5. Most/Least Popular Pages
Definition: A comparison of the pages on your site that receive the most and least traffic
How to Use It: Studying your most popular pages helps you understand what kind of content visitors and prospects find most interesting. Popular pages also are good places to focus your database building efforts. For instance, you can add an email opt-in box or offer a registration form for a content download on those pages.
6. Indexed Pages
Definition: The number of pages on your site that have received at least one visit from organic search
How to Use It: This metric tells you how many of your pages are being indexed by search engines and are getting found by users. Know this, and then you can drill down to see which landing pages receive the highest percentage of visits.
Popular entry points into your website are great places to optimize for lead generation by adding calls-to-action for content offers (e.g. ebooks, webinars, or other downloads). You should also track the number of unique landing pages your website has monthly in order to discover pages that perform poorly in organic search that may only generate a few monthly visitors but may turn out to be highly converting pages. Once you have identified these pages, you can take measure to optimize them for maximum conversions.
If you’re not satisfied with your site’s unique landing page count or if the list stops growing,
consider ramping up your blogging efforts. Business blogging is one of the best ways to create new pages that can be indexed by search engines. Furthermore, having more indexed blog pages means more opportunities to get found via organic search, making it more likely that you’ll generate new leads and customers through your content creation.
7. Landing Page Conversion Rate
Definition: The percentage of visitors to your site who take a desired action, such as purchasing a product or filling out a lead generation form.
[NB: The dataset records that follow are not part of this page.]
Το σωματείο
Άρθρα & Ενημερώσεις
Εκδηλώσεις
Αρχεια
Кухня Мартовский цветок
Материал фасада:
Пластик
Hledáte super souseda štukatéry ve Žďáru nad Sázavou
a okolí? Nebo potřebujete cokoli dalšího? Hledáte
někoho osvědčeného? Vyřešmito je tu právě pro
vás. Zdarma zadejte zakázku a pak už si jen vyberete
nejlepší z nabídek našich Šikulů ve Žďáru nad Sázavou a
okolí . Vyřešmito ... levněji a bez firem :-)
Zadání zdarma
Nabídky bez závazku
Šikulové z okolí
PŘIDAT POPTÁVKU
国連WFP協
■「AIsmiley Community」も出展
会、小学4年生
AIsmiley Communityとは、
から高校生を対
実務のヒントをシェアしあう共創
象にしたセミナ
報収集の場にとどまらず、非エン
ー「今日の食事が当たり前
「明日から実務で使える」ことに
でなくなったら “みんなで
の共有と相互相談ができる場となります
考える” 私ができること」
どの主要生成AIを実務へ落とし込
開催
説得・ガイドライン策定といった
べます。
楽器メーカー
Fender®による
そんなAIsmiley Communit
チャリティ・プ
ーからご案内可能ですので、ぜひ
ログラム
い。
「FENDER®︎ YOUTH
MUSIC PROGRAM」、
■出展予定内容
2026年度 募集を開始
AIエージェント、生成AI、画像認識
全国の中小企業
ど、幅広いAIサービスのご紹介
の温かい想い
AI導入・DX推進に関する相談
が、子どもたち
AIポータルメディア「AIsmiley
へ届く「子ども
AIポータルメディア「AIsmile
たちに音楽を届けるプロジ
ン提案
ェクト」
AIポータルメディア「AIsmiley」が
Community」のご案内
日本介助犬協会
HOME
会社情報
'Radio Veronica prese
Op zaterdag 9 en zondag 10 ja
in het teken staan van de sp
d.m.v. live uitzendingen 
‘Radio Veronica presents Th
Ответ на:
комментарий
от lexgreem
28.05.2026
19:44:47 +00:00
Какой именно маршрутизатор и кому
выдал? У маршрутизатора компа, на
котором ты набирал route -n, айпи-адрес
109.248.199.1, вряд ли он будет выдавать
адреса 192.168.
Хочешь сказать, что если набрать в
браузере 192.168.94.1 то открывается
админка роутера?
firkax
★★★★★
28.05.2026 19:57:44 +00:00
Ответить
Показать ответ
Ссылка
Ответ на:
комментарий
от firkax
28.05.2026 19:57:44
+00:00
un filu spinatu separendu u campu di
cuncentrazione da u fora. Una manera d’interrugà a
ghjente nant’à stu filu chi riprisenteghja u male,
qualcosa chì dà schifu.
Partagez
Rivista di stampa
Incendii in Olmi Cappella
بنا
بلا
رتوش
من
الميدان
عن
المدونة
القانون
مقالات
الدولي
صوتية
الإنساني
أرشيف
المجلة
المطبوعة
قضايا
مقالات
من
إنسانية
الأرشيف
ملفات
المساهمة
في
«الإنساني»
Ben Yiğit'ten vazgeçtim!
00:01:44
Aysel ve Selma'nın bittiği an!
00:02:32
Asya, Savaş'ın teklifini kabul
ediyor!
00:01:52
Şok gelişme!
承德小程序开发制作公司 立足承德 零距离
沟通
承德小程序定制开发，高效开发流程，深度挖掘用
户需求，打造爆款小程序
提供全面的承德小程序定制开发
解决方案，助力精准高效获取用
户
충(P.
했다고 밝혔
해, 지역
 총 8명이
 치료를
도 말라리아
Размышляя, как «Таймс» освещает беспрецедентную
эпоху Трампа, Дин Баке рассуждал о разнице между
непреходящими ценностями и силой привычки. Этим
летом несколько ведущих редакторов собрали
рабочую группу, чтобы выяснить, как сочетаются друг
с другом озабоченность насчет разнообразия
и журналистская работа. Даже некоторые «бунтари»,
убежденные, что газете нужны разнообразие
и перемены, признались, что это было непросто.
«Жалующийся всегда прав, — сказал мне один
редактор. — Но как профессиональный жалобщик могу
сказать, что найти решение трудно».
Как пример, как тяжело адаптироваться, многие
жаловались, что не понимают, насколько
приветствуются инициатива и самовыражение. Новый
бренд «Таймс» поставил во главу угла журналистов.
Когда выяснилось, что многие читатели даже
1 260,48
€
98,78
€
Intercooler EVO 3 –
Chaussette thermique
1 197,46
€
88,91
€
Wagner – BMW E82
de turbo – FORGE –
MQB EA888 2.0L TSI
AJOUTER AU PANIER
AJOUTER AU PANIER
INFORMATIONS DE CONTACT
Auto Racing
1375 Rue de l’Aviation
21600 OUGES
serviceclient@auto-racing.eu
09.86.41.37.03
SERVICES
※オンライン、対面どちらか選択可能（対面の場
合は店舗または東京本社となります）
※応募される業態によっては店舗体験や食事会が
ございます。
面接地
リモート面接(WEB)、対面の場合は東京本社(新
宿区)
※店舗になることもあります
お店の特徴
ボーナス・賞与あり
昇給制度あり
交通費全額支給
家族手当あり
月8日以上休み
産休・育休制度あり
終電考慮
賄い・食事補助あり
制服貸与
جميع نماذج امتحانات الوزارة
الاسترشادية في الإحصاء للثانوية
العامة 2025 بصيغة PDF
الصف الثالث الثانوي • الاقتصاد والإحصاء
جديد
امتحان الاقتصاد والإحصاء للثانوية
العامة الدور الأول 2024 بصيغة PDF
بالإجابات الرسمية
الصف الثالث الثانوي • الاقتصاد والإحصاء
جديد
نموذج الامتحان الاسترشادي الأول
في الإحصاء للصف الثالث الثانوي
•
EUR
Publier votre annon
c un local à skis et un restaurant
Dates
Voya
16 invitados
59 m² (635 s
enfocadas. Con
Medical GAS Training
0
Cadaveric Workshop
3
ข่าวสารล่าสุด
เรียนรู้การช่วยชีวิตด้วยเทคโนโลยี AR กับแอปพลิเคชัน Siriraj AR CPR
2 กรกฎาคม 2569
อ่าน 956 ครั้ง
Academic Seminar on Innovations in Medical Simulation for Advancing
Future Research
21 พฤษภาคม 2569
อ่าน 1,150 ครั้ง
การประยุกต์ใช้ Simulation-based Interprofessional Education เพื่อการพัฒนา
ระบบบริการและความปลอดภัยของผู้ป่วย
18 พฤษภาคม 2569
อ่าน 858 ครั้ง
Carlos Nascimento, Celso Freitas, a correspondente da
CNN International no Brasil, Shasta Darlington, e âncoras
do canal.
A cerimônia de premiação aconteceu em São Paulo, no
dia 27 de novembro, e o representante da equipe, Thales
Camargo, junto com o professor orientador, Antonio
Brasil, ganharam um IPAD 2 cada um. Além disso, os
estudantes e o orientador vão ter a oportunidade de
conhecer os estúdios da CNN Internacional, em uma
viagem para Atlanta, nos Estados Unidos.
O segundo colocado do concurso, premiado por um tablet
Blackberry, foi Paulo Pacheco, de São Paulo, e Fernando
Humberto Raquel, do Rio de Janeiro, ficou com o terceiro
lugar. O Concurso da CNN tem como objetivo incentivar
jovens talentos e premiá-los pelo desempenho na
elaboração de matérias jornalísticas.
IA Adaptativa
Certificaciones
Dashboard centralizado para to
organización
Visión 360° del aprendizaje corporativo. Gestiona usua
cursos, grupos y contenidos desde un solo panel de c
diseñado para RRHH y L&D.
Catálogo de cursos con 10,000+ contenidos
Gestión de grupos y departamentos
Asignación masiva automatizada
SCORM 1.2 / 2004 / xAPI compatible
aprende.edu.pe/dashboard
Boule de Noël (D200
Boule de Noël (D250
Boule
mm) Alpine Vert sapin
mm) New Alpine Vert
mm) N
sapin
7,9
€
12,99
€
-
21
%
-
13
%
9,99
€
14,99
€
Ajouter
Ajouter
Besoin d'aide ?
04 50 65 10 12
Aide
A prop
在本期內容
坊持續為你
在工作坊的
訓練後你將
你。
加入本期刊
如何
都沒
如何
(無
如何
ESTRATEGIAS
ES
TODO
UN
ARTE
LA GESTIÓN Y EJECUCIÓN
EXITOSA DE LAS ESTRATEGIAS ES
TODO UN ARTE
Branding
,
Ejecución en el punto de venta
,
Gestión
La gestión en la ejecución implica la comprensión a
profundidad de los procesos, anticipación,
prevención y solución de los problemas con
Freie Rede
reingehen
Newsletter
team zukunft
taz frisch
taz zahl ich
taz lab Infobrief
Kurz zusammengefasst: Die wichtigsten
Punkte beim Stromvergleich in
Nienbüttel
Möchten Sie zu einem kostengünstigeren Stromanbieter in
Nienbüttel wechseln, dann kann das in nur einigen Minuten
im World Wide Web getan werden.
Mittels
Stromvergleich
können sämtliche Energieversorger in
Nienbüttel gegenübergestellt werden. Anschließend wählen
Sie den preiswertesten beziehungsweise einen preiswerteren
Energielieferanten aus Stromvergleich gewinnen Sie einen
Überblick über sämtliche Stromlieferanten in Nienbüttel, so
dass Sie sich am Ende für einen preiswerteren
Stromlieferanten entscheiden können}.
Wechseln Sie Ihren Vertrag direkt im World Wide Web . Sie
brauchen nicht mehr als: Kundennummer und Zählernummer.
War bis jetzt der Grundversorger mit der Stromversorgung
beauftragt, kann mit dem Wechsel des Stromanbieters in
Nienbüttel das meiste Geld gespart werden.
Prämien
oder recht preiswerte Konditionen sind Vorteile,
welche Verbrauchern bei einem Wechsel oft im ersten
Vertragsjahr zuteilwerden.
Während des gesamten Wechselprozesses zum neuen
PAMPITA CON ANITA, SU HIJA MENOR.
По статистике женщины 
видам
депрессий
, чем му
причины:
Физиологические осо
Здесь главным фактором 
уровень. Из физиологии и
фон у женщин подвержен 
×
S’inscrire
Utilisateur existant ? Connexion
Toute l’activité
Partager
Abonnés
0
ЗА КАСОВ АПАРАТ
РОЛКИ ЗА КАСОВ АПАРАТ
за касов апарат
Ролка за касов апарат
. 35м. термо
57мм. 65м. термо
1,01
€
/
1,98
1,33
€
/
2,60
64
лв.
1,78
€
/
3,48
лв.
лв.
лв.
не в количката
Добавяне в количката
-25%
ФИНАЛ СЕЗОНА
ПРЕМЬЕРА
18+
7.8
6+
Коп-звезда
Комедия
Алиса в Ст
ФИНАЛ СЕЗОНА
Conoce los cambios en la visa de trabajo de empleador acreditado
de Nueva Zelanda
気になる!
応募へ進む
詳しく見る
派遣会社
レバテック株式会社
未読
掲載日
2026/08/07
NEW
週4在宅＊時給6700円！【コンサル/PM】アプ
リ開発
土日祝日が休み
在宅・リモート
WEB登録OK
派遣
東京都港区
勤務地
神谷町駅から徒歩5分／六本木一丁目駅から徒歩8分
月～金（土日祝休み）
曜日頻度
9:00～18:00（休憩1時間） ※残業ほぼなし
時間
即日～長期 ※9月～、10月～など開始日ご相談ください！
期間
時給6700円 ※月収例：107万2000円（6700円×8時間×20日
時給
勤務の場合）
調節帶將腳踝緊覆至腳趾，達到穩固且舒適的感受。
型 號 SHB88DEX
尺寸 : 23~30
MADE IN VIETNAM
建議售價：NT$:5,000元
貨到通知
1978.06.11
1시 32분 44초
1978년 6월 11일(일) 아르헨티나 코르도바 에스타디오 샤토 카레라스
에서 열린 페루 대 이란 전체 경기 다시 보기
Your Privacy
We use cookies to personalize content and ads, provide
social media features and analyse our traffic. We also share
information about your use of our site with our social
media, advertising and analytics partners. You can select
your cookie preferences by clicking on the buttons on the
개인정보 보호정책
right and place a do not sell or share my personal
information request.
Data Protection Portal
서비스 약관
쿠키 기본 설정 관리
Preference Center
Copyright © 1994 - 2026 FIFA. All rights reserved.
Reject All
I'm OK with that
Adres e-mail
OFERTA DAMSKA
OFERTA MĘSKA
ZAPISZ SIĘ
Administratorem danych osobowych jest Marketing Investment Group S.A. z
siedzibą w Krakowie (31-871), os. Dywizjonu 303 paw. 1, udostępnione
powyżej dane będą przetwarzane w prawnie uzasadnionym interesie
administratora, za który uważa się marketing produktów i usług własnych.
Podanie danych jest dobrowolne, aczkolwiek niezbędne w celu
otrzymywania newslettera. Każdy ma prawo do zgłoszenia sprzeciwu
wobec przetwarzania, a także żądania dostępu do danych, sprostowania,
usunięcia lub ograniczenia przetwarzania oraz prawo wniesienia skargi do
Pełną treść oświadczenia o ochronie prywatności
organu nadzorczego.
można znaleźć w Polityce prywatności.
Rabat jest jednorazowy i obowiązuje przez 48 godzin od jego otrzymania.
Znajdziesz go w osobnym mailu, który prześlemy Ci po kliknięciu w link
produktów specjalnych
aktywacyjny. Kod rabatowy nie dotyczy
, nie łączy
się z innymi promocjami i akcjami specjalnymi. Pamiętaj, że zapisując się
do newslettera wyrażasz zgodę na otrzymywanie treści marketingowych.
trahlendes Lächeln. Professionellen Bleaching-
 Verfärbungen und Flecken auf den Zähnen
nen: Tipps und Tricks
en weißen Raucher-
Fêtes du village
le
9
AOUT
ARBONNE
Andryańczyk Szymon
How to Use It: By monitoring your conversion rates, you’ll know how well you’ve been capitalizing on the traffic coming to your site. You can monitor several different types of conversion rates, including:
- Visitor-to-Lead Conversion Rate: the percentage of visitors who become leads
- Lead-to-Customer Conversion Rate: the percentage of leads who become customers
- Visitor-to-Customer Conversion Rate: the percentage of visitors who become customers
Tracking each of these conversion rates is like giving your marketing funnel a checkup. You’ll see where you’re doing well — such as converting visitors into leads — and where your funnel may be leaky, such as failing to convert those leads into customers.
8. Bounce Rate
Definition: The percentage of new visitors who leave your site almost immediately after arriving, with no other interactions
How to Use It: A high bounce rate means your pages aren’t compelling or useful to visitors. This could be a reflection of problems with your marketing strategy, such as having inbound links from irrelevant sources or not optimizing landing pages for specific campaigns. A high bounce rate could also indicate problems with your site itself, such as confusing architecture, weak content, or no clear calls-to-action.
What other metrics do you find critical for measuring and optimizing the performance of your website?